PetroChina will announce details of the discovery in May or June, Xinhua said. Vice-chairman Jiang Jiemin described the field as “very rich” in remarks to reporters in Hong Kong on March 19.

Warren Buffett’s Berkshire Hathaway Inc. is PetroChina’s largest foreign investor with a 1.1 per cent stake.

Other oil companies involved in Bohai Bay exploration or production include Houston-based ConocoPhillips, the largest acreage holder; Royal Dutch Shell PLC; Chevron; Anadarko Petroleum Corp.; and Apache Corp., according to the U.S. Energy Department.

Chinese oil demand is expected to rise 6.1 per cent this year to 7.6 million barrels a day, extending gains of seven per cent in 2006 and 4.2 per cent in 2005, the Paris-based International Energy Agency said in a March 13 report.
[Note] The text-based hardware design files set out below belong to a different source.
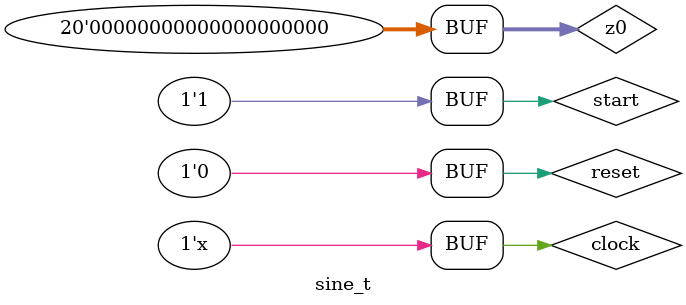
<source format=v>
`timescale 1ns / 1ps

module sine_t;

	// Inputs
	reg [19:0] z0;
	reg start;
	reg clock;
	reg reset;

	// Outputs
	wire [19:0] cos_z0;
	wire [19:0] sin_z0;
	wire done;

	// Instantiate the Unit Under Test (UUT)
	sine uut (
		.cos_z0(cos_z0), 
		.sin_z0(sin_z0), 
		.done(done), 
		.z0(z0), 
		.start(start), 
		.clock(clock), 
		.reset(reset)
	);

	initial begin
		// Initialize Inputs
		z0 = 0;
		start = 0;
		clock = 0;
		reset = 0;

		// Wait 100 ns for global reset to finish
		#100;
        
		// Add stimulus here
		start = 1;
		z0 = 0;
		
		

	end
	always #5 clock =~clock;
;      
endmodule


</source>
Only the United States consumes more oil than China.

PetroChina shares were little changed at $9 HK in Hong Kong. The stock fell 18 per cent this year amid surging costs for equipment and labour used to find and pump oil and natural gas.

The company plans to boost spending on exploration and development by 25 per cent this year to $24 billion US, exceeding the $21-billion capital budget of ExxonMobil Corp., the world’s largest energy company. PetroChina is a unit of state-owned China National Petroleum Corp.